Will ads skew voting in police commissioner elections?
The Home Office's advertising campaign ahead of November's police and crime commissioner elections is giving the Electoral Commission a distinct case of the jitters.
It was only after summer recess that the Electoral Commission discovered the government's new plan. They thought their public awareness campaign, which they are obliged to provide by statute, had sealed the matter up long ago. That was approved by the MPs who provide their funding in autumn 2011. Imagine their surprise when it emerged the Home Office has come up with the extremely innovative idea of conducting their own advertising campaign.
An official briefing from the Electoral Commission notes that this is a "significant departure from usual practice", adding in worried tone: "if questions are raised about the neutrality of it by voters or candidates it could affect public confidence in the elections".

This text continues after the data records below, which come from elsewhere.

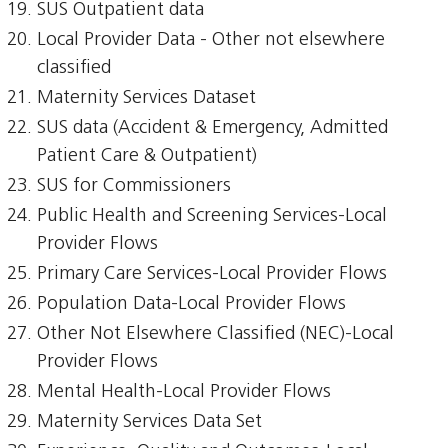
SUS Outpatient data
Local Provider Data - Other not elsewhere
classified
Maternity Services Dataset
SUS data (Accident & Emergency, Admitted
Patient Care & Outpatient)
SUS for Commissioners
Public Health and Screening Services-Local
Provider Flows
Primary Care Services-Local Provider Flows
Population Data-Local Provider Flows
Other Not Elsewhere Classified (NEC)-Local
Provider Flows
Mental Health-Local Provider Flows
Maternity Services Data Set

What does it mean by that? Having spoken to a spokesperson, it seems their concern is that by conducting this advertising campaign the government could end up encouraging voters to back candidates standing on behalf of the governing parties.
Of course, this all depends on what adverts are eventually run. If it does have any kind of negative impact the Electoral Commission will pick up on it in its analysis of the elections, based on interviews with voters and candidates. Better to prevent any bias entering the contests beforehand, though – hence the guarded warning.
UPDATE: Calm down, Home Office urges
It is the considered view of the government that the Electoral Commission is, in short, getting a bit carried away.
The government's advertising campaign for PCCs will be run "with the utmost consideration for fairness and propriety," a Home Office spokesperson insists.
"Our campaign activity will aim to reach voters across the 41 forces, explain the role of PCCs and encourage people to vote in the elections for whichever candidate they choose."
For good measure they address another criticism levelled against ministers right now – namely, their failure to pay for a mailout for each candidate in the elections. This is only serving to reinforce the dominance of the main political parties, which have impressive campaign budgets, at the expense of independents whose only qualification might be that they actually have experience of policing in the local area.
"A mailshot would cost up to £30 million, which in the current economic climate is not a justifiable expense," the spokesperson adds.
"We are confident members of the public will be able to access all the information they need."